Police run tabs on all parolees and those on probation who have gang ties and are being released into the city, Evans said.

Thay also keep real-time statistics that show crime patterns in the city on a daily basis, Evans said.

The biggest gang in the city is the Ontario Black Angels, with offshoots Ontario Varrio Sur and Sunkist, with about 800 members. The Latino gangs all originated in the city, said a sheriff's deputy who is a member of the Police Department's gang unit.

REDLANDS

Redlands has two major gangs: North Side Redlands, or NSR, and VarrioRedlands. Both originated in the city and still claim Redlands.

Colonia 13, aka Colonial Trece, also originated in Redlands but now claims Highland, said Officer Cindy Gourlay of the Police Department's multiple enforcement team, which combats street crime including gangs.

The team is made up of one sergeant, a corporal and eight officers.

No injunctions against gangs are currently in place.

Injunctions are used, for example, "when hard-core gang members make it so good people can't go to a park without feeling as though it's unsafe," Gourlay said.

RIALTO

The Rialto Police Department is trying to regroup its gang unit, which disbanded in June because of a personnel crunch, interim Police Chief Frank Scialdone said.

So current estimates on the number of gangs and gang members are not availab le, said police Detective Kurt Kitterle.

Two officers participate in periodic gang sweeps with the county's SMASH task force.

Among the gangs in the city are North Side Rialto and South Side Rialto, which are mostly Latino. The Crips affiliate gang Pimps, Playboys, Hustlers and Gangsters also has a number of members living in the city, Kitterle said.

All three gangs have been tied to homicides and shootings in the city and elsewhere, Kitterle said.

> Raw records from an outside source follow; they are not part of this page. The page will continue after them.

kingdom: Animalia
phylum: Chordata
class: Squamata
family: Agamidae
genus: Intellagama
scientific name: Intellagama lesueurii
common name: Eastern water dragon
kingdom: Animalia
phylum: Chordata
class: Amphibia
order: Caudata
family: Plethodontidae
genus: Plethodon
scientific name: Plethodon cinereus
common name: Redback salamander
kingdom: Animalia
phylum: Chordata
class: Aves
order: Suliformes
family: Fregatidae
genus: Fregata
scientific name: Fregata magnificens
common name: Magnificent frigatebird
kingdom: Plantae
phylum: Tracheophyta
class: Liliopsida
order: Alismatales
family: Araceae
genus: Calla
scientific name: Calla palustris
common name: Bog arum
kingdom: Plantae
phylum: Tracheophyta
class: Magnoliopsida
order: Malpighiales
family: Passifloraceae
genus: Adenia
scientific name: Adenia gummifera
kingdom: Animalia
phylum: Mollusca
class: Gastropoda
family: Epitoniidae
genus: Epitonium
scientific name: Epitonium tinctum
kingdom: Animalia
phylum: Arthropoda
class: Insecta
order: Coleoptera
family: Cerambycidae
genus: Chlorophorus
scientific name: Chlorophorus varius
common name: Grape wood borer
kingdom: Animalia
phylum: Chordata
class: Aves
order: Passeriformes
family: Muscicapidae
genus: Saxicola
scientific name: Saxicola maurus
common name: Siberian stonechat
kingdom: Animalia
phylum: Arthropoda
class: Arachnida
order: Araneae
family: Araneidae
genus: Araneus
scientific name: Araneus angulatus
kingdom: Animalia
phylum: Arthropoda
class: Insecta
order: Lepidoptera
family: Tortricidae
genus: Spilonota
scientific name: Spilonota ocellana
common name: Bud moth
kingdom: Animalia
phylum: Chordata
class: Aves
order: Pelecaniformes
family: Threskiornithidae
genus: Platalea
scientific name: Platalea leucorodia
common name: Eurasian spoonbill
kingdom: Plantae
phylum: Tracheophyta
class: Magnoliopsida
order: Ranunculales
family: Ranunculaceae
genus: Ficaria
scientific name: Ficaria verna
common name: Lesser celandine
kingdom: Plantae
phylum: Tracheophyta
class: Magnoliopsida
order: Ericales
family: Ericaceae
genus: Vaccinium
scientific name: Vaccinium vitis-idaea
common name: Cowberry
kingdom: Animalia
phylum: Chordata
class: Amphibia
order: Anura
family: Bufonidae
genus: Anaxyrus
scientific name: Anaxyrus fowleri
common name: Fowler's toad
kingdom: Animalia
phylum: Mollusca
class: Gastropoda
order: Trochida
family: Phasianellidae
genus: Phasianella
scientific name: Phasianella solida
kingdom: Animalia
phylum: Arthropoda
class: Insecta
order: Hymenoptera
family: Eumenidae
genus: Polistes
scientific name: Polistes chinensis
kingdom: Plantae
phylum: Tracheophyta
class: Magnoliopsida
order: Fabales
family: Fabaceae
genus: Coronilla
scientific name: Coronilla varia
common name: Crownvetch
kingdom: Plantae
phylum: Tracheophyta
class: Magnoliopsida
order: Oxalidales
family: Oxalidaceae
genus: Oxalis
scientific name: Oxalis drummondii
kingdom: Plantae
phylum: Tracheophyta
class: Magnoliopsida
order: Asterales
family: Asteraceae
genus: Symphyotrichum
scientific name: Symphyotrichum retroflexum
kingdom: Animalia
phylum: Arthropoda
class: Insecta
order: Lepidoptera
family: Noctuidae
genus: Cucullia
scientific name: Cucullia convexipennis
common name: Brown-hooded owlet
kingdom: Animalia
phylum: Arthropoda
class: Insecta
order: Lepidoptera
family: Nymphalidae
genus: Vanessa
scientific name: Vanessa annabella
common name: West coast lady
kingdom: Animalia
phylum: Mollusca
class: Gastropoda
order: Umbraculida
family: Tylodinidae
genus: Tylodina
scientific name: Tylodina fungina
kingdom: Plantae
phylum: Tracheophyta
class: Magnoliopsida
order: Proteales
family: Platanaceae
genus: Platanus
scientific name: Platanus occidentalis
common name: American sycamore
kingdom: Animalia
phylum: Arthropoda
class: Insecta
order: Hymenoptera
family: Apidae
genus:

"We do have a lot of factions of Blood and Crips," Kitterle said. "We do have a lot of single gang members that claim different sets. We have a lot of problems with the tagging crews. We know they're out there."

One of the first things on Scialdone's agenda is examining the staffing levels and trying to determine if some assignments can be shifted and the gang unit be reactivated.

"We think it is possible, and we think it is necessary," Scialdone said. "The only responsible thing to do is to have some kind of gang enforcement."

SAN BERNARDINO

San Bernardino has eight police officers and a sergeant assigned to its gang unit. The city has an estimated 3,038 gang members. Two more gang officers will be added to the unit in January, police Lt. Mark Garcia said.

Verdugo Flats is by far the largest gang in the city with about 3,000 members, police said. Affiliate gangs include Seventh Street and Mount Vernon.

The city has injunctions against the following gangs:

  • Seventh Street precluded from congregating in the vicinity of Fifth to 16th streets and from Mount Vernon Avenue to Interstate 215.

  • Verdugo Flats precluded from congregating from Grant to Third streets and from Medical Center Drive to I-215.

  • Sur Crazy Ones precluded from congregating on Base Line to 16th Street and from Mount Vernon Avenue to I-215.

  • California Gardens precluded from congregating from Base Line to 18th Street and from Macy Street to Pennsylvania Avenue.

  • Delman Heights Bloods precluded from congregating from Highland Avenue to Cajon Boulevard and Medical Center Drive.

  • IE Black Rag Mafia precluded from congregating from Seventh Street to Base Line and from Western Avenue to State Street.

  • Five Time Hometown Crips precluded from congregating from Rialto to Etiwanda avenues and from Pepper Avenue to Terrace Road.